Brussels-born Abdeslam is believed to have played a key logistical role in the November 13 attacks that killed 130 people before driving back over the border from France to Belgium hours later.
"Our security services told us that it could not be ruled out that he was there (in the house), but that the hours we are not allowed to carry out raids -- that is 9pm to 5am -- did not exactly help us find Salah Abdeslam at that time," Justice Minister Koen Geens told public RTBF television.
He was referring to one of a series of raids on November 15 and 16 in the troubled Brussels district of Molenbeek, which has been linked to the Paris attacks and a series of other jihadist plots.

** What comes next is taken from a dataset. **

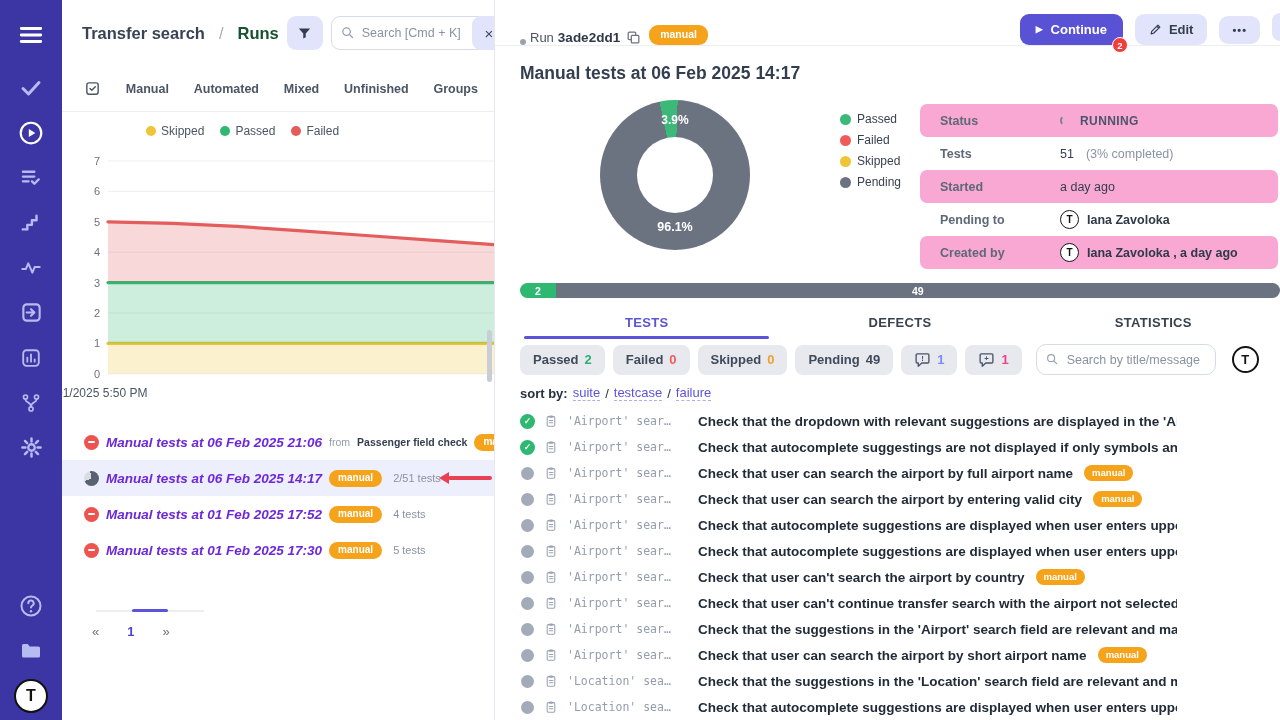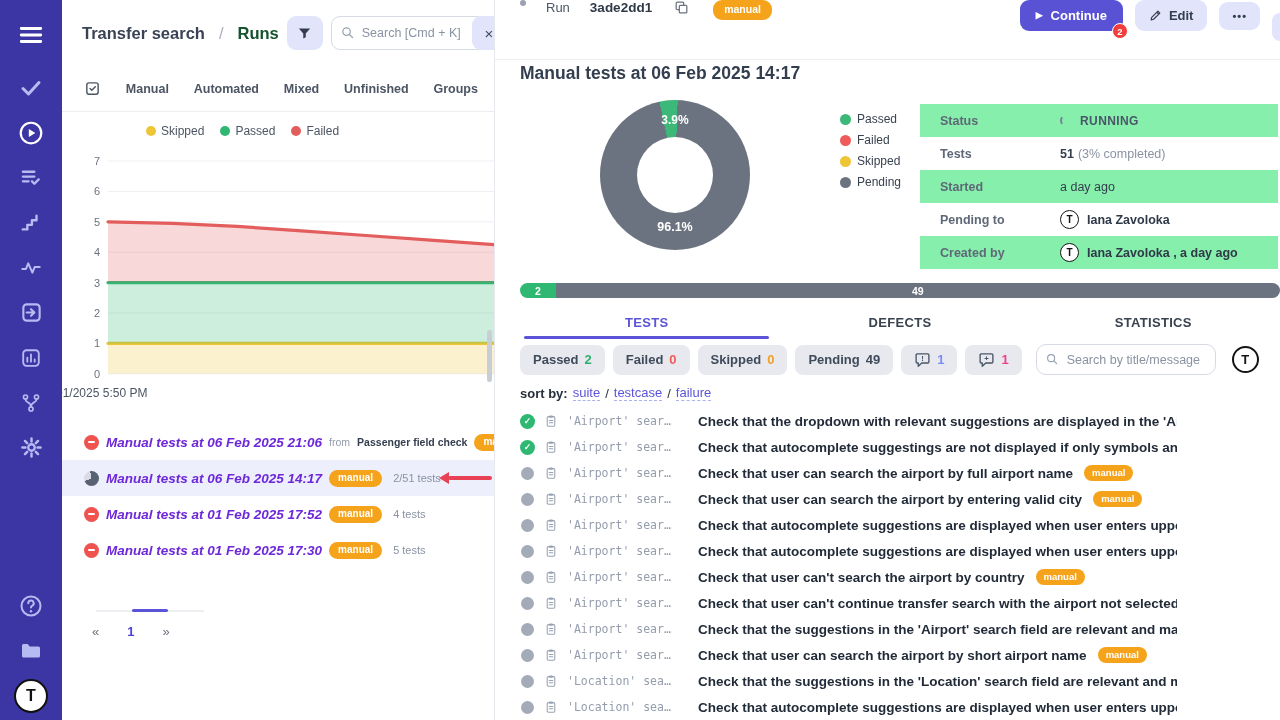"Run" .run-header { align-items: flex-start -> flex-end; gap: 20px -> 4px; height: 60px -> 46px }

The Belgian government announced a day after the attacks that it was changing the ban on night-time raids so that they could be carried out in terrorism cases -- but that this would only take effect at the beginning of next year.
Also Read
France and several other European countries have similar bans on overnight police raids, a measure which is meant to guard against the abuse of police powers of arrest.
"We had some information suggesting Salah was or had been in the home in question. A raid was therefore carried out and turned up nothing," a spokesman for the federal prosecutors office told Belga news agency.
"To say we weren't able to arrest him because we cannot carry out raids between 9 pm and 5 am and that he escaped during this time period is an extrapolation."
French and Belgian authorities have been under scrutiny following the revelation that Salah Abdeslam was able to pass unhindered through a checkpoint at Cambrai, northern France, on the morning after the attacks.